There are more places than ever for video to be distributed. And publishers are flocking to those OTT platforms, according to Digiday Research, which found that 81 percent of media industry execs are looking to increase OTT content.
That opportunity can be seen as a blessing as well as a curse. Almost all shows are available on demand now, so everyone watches video on their own schedule, said Bernard Gershon, president of GershonMedia. “It’s the ‘pivot to build up my own traffic,’ and how do I get the consumer viewer to look at my content more than once?” he said.
For a new series, repeat viewing can be an important precursor to advertiser support. “Repeat visitors is a really good indication of healthy content,” said Barry Lowenthal, president of The Media Kitchen. “That might be justification for taking the leap of faith and paying more for it.”
Other obstacles come down to quality and promotion. Quality video that audiences deem worth their while is hard and expensive to do, and most digital publishers have optimized to short news feed videos on Facebook. But now Facebook and other buyers of shows like YouTube Red and Go90 are moving in the direction of longer-form content.
“There’s a big learning curve; it’s a very different skill set,” said Alan Wolk, TV industry analyst for TVRev. “A lot of [publishers] will run out of money. The YouTube gestalt doesn’t work in 30 minutes.”
“The problem with all these publishers is, they wonder why they can’t get a must-see TV [show] or repeat viewing because they’re not building franchises or brands,” said Complex Media CEO Rich Antoniello. “And most of them are producing content that’s 35, 40 seconds. If you just chased the optics of a billion views and most of those views were happening on Facebook, now you’re in big trouble.”
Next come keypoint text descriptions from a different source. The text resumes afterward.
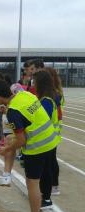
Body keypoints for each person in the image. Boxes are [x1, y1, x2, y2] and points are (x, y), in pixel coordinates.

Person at [0, 79, 60, 212]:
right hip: (50, 141)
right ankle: (42, 208)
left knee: (32, 184)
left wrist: (7, 149)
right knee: (43, 178)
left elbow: (21, 140)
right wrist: (7, 111)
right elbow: (27, 116)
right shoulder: (24, 94)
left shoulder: (13, 111)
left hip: (37, 147)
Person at [33, 70, 61, 209]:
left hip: (48, 140)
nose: (33, 85)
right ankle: (45, 196)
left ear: (41, 84)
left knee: (46, 169)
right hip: (49, 139)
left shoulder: (47, 101)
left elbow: (43, 120)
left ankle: (47, 198)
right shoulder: (44, 99)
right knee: (46, 168)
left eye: (34, 82)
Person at [45, 67, 64, 195]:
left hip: (52, 130)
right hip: (52, 129)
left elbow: (58, 114)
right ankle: (53, 185)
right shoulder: (52, 92)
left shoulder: (54, 93)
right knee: (50, 159)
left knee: (51, 160)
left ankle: (54, 186)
A few years ago, Complex decided to program itself like a linear cable channel and focus on creating long-form content that no one else had, Antoniello said. Today, Complex has 33 weekly and daily shows that average 19 minutes long and come out at appointed times. A few like “Hot Ones,” which combines interviews with spicy chicken wings; and “Sneaker Shopping,” which is about shoe shopping with celebrities, each have a library of more than 100 episodes and more than 300 million views across YouTube and Complex’s own properties. Outside those, Complex is selective, focusing on platforms it knows its young male target audience uses.
“It’s easier to talk to an advertiser not just when you have big view counts but multiple platforms that are paying for your content and not just have a card at the beginning of a video, but I can actually run a commercial,” Antoniello said. “It can’t just be hands and pans and say that’s equal to a television show.”
Then, there’s the discoverability problem. Publishers can pay to promote their shows on OTT platforms, so there’s the opportunity to get noticed, but there’s also much more noise to compete with. Netflix alone is eyeing funding 700 new movies and shows this year, compared to the 15 or 20 new shows a typical network might produce in a year.
“No one’s created the EPG [electronic program guide] for electronic content. There’s not a way for me to see everything that’s out there,” Gershon said. “The digital natives, their overall expenses are lower. They could get to modest scale with high-quality content, but they’re not going to be huge businesses.”